**** SOURCE INFORMATION

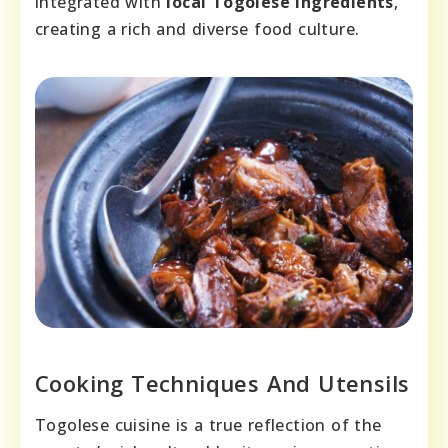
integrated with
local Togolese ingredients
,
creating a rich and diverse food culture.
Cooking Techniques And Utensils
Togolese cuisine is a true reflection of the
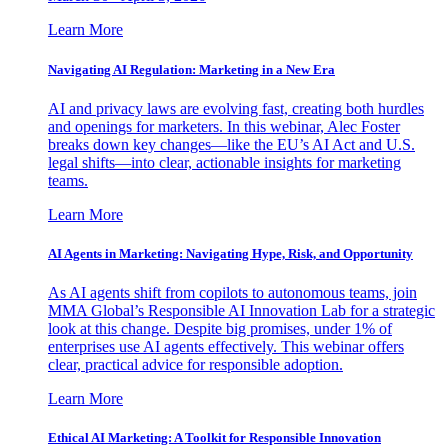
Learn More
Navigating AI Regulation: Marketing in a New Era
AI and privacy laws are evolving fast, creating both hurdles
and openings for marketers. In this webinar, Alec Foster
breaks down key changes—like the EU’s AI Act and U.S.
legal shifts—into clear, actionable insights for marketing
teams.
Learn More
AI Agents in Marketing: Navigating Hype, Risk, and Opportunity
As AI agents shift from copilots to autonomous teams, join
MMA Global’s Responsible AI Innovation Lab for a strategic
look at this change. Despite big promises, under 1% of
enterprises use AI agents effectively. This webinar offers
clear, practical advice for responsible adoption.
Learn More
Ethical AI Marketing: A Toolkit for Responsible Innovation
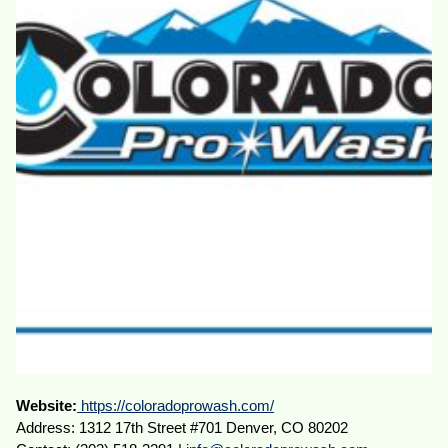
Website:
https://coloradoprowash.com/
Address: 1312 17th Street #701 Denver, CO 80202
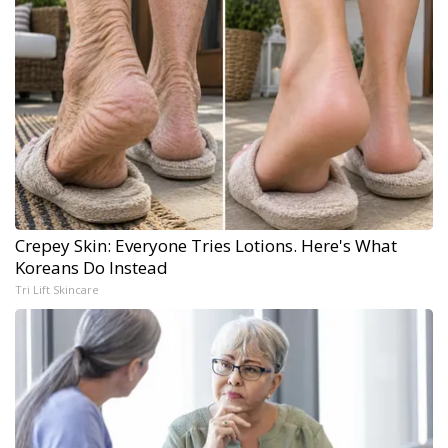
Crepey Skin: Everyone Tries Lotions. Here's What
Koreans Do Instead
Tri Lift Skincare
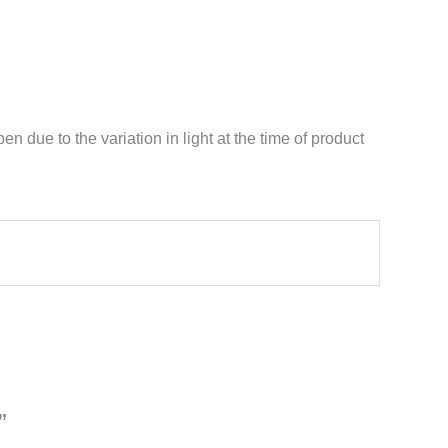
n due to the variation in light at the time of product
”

********

*ACTIVITY:*
Reproduce the portion of the listing that begins with the line containing "Crepey Skin: Everyone" and continues through the end of the listing, swapping "Lotions" for "Serums" and keeping everything else the same. Omit the pictures from your answer.

*SOLUTION:*
Crepey Skin: Everyone Tries Serums. Here's What
Koreans Do Instead
Tri Lift Skincare
n due to the variation in light at the time of product
”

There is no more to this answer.